- AIM OF THE EXERCISE: Retype every record exactly. Skip the images.

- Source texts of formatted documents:
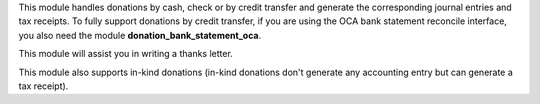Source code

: This module handles donations by cash, check or by credit transfer and generate the corresponding journal entries and tax receipts. To fully support donations by credit transfer, if you are using the OCA bank statement reconcile interface, you also need the module **donation_bank_statement_oca**.

This module will assist you in writing a thanks letter.

This module also supports in-kind donations (in-kind donations don't generate any accounting entry but can generate a tax receipt).
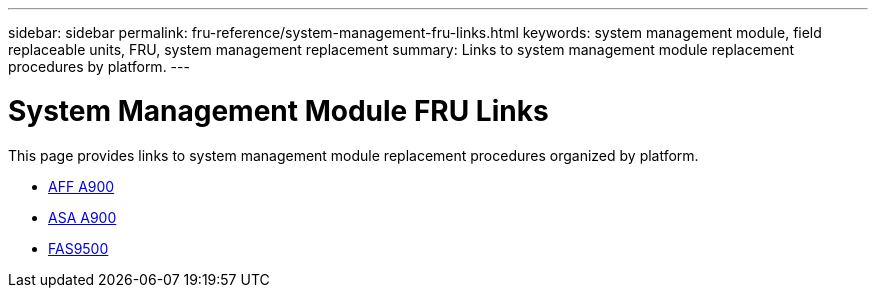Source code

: ---
sidebar: sidebar
permalink: fru-reference/system-management-fru-links.html
keywords: system management module, field replaceable units, FRU, system management replacement
summary: Links to system management module replacement procedures by platform.
---

= System Management Module FRU Links

This page provides links to system management module replacement procedures organized by platform.

* link:a900/system-management-replace.html[AFF A900^]
* link:asa900/system-management-replace.html[ASA A900^]
* link:fas9500/system-management-replace.html[FAS9500^]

- ANSWER SPACE:
Source code

: This module handles donations by cash, check or by credit transfer and generate the corresponding journal entries and tax receipts. To fully support donations by credit transfer, if you are using the OCA bank statement reconcile interface, you also need the module **donation_bank_statement_oca**.

This module will assist you in writing a thanks letter.

This module also supports in-kind donations (in-kind donations don't generate any accounting entry but can generate a tax receipt).
Source code

: ---
sidebar: sidebar
permalink: fru-reference/system-management-fru-links.html
keywords: system management module, field replaceable units, FRU, system management replacement
summary: Links to system management module replacement procedures by platform.
---

= System Management Module FRU Links

This page provides links to system management module replacement procedures organized by platform.

* link:a900/system-management-replace.html[AFF A900^]
* link:asa900/system-management-replace.html[ASA A900^]
* link:fas9500/system-management-replace.html[FAS9500^]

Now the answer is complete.